The Westminster general election is about "Sinn Féin empty seats and DUP empty promises", SDLP leader Colum Eastwood said in Derry on Wednesday when launching the party's manifesto.
Mr Eastwood focused on Sinn Féin’s abstentionist policy from the House of Commons. He said the election “was an opportunity to send voices and votes to Westminster that can stand up for us and stand against the DUP”.
On Monday Sinn Féin leader Mary Lou McDonald said it was “fanciful and frankly dishonest” to say nationalist MPs could have influence in the “house of chaos” at Westminster.
However, Mr Eastwood said there was a real risk that if the same pattern of results repeated itself in this election, only the DUP would take seats and hold sway in Westminster. “This election is a chance to maximise the Remain representation across Northern Ireland.”
Mr Eastwood said the “threat of Brexit and Boris Johnson” loomed over this election. “There is a tendency in every election to define it as different. But I think people are very aware that this election is not only different – it is potentially decisive.
“Turning your back on Brexit and ignoring it won’t prevent it from happening. Preventing it means facing it head on – it means voting against it.”

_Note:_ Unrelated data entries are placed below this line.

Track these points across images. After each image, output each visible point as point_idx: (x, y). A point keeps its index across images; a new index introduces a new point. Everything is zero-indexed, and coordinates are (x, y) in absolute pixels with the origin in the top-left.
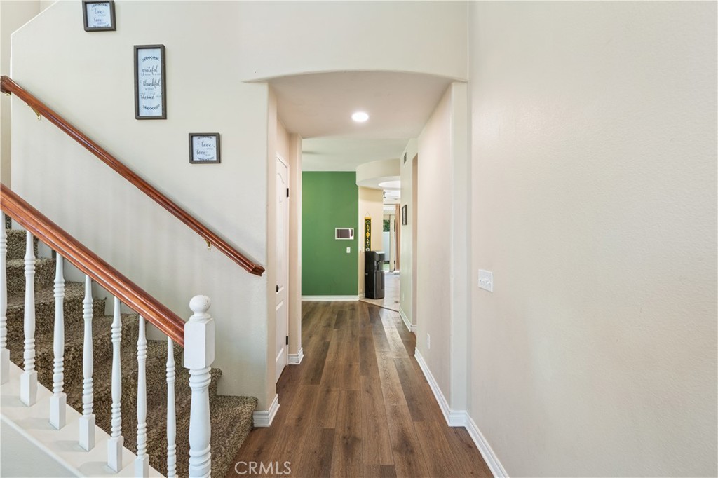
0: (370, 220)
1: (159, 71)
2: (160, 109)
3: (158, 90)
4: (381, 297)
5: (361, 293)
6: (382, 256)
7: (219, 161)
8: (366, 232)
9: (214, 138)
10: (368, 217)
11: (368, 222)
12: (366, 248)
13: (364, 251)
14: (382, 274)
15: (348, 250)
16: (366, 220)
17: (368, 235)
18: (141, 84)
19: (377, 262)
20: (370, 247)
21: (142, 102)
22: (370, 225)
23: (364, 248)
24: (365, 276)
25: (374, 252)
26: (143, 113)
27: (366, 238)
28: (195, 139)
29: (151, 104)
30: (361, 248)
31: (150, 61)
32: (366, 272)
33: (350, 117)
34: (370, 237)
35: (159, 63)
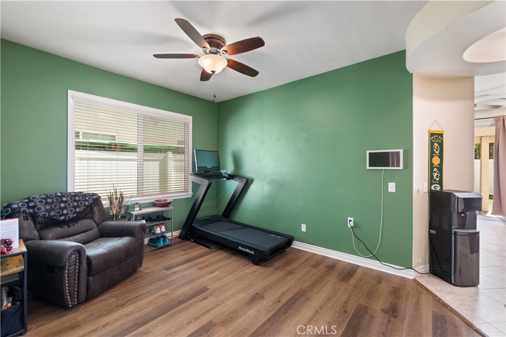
0: (441, 135)
4: (473, 282)
5: (420, 265)
8: (432, 156)
10: (436, 129)
11: (436, 140)
12: (431, 184)
13: (426, 190)
14: (474, 239)
15: (392, 187)
16: (432, 135)
17: (436, 160)
20: (441, 183)
22: (441, 145)
23: (426, 185)
24: (430, 235)
25: (449, 195)
27: (431, 167)
30: (420, 184)
32: (431, 226)
34: (441, 164)
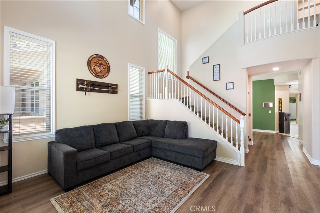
0: (282, 99)
1: (219, 70)
2: (219, 78)
3: (219, 74)
4: (289, 133)
5: (277, 130)
6: (289, 115)
7: (233, 88)
8: (279, 104)
9: (232, 83)
10: (280, 98)
11: (280, 100)
13: (278, 112)
14: (289, 123)
15: (270, 112)
17: (280, 105)
18: (214, 73)
19: (286, 117)
20: (281, 111)
21: (215, 77)
22: (282, 101)
23: (278, 111)
24: (279, 123)
25: (284, 113)
26: (215, 79)
27: (279, 107)
28: (227, 84)
29: (217, 77)
30: (277, 111)
31: (217, 68)
32: (279, 121)
33: (272, 69)
34: (282, 106)
35: (219, 68)
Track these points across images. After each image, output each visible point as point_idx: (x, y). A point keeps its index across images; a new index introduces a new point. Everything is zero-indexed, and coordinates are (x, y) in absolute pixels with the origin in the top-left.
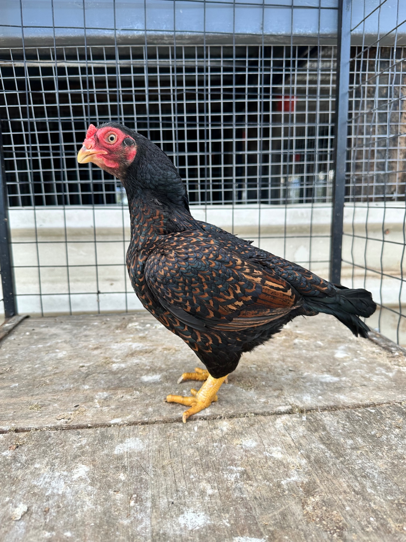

Mr Eastwood warned that if Stormont was not quickly restored the "current semi-skimmed direct rule [from Westminster] could be very quickly replaced with a full-fat Boris Johnson version".
“This election is about Sinn Féin’s empty seats and DUP’s empty promises, but it also has to be about an empty building in Stormont. Not one person in Northern Ireland has benefitted from the stalemate of our politics.”
Health crisis
He accused the DUP and Sinn Féin for more than 1,000 days of “abstaining from their responsibility of delivering a government for all of our people”, which had led to the current health crisis.
Some unionists have accused the SDLP of engaging in a "sectarian pact" over its decision not to stand in North Belfast, where Sinn Féin candidate John Finucane is seeking to defeat DUP deputy leader Nigel Dodds. Sinn Féin is in turn giving SDLP candidate Claire Hanna a clear run in South Belfast.
Mr Eastwood insisted the decision was motivated by SDLP support for the Remain position. “The SDLP make no apologies for making difficult decisions that are designed to protect this island and our people from the damage of Brexit.”
Foyle is one of the cockpit constituencies where Sinn Féin and the SDLP are in a tight battle for the seat between outgoing MP Elisha McCallion and Mr Eastwood. In 2017, Sinn Féin defeated former SDLP leader Mark Durkan by 169 votes.
Mr Eastwood said that a “couple of seats” could be critical in determining who would be in the next British government.
Asked could the SDLP support Mr Johnson if doing so would mean British government largesse for Northern Ireland, he replied “no.”
Asked would he support Jeremy Corbyn as British prime minister, he said the SDLP wanted to "see a Labour government much more than I want to see a Tory government", while adding "we will always do whatever we have to do to knock Boris Johnson out of government".
Amnesty for soldiers
Mr Eastwood said the “Tories are gearing up to try and force through an amnesty for soldiers – which we know by law would in all likelihood extend to and cover all parliamentary organisations”.
“This would be the ultimate betrayal of the truth and justice that victims were promised. SDLP MPs will stand by those victims, and ensure that the mutual interests of those who inflicted the violence are not permitted to ride roughshod over the interests of those who suffered as a result of it. SDLP MPs stopped an amnesty before and we’ll do it again.”